Molti braccianti stranieri non hanno il green pass
Si tratta, per 8 lavoratori su 10, di stranieri, restii a vaccinarsi contro il Covid e ancor più restii ad accettare l’obbligo di green pass. Molte imprese rischieranno «di essere fuori legge o non poter raccogliere uva, frutta e verdure, lavorare il vino, allevare animali, lavorare i campi con una conseguenza incalcolabile nella catena dell’alimentazione». Lo sostiene Pierangelo Boatti, titolare della casa vinicola pavese Monsupello, che in un’intervista apparsa stamattina su La Verità annuncia di voler richiedere una deroga al ministro dell’Agricoltura. «Altrimenti dal 15 ottobre molte aziende si fermeranno. Qui con la pandemia da tempo manca il personale e da metà ottobre la situazione sarà ancora peggiore».

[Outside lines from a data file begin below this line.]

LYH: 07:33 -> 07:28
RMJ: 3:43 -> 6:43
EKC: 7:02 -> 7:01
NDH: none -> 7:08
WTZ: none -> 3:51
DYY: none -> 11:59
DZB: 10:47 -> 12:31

I rumeni sono i più restii a vaccinarsi
Boatti evidenzia l’assurdità di un provvedimento che colpisce i raccolti, un ambito in cui i «collaboratori passano la giornata all’aperto e molto distanziati tra loro. Imporre l’obbligo del green pass in ambienti lavorativi dove si pratica l’agricoltura non ha senso e in tanti dalla settimana prossima non potranno più far funzionare la catena della produzione di cibo». I braccianti agricoli più restii a vaccinarsi, a quanto pare, sarebbero i rumeni. «Io di solito mi affidavo a una squadra di rumeni che mi aiutava nella potatura che avviene tra novembre e aprile. Quest’anno, però, nessuno di loro è vaccinato e ho dovuto chiedere alla cooperativa di lavoro interinale a cui mi rivolgo di trovarmi lavoratori albanesi o macedoni che sono tutti vaccinati».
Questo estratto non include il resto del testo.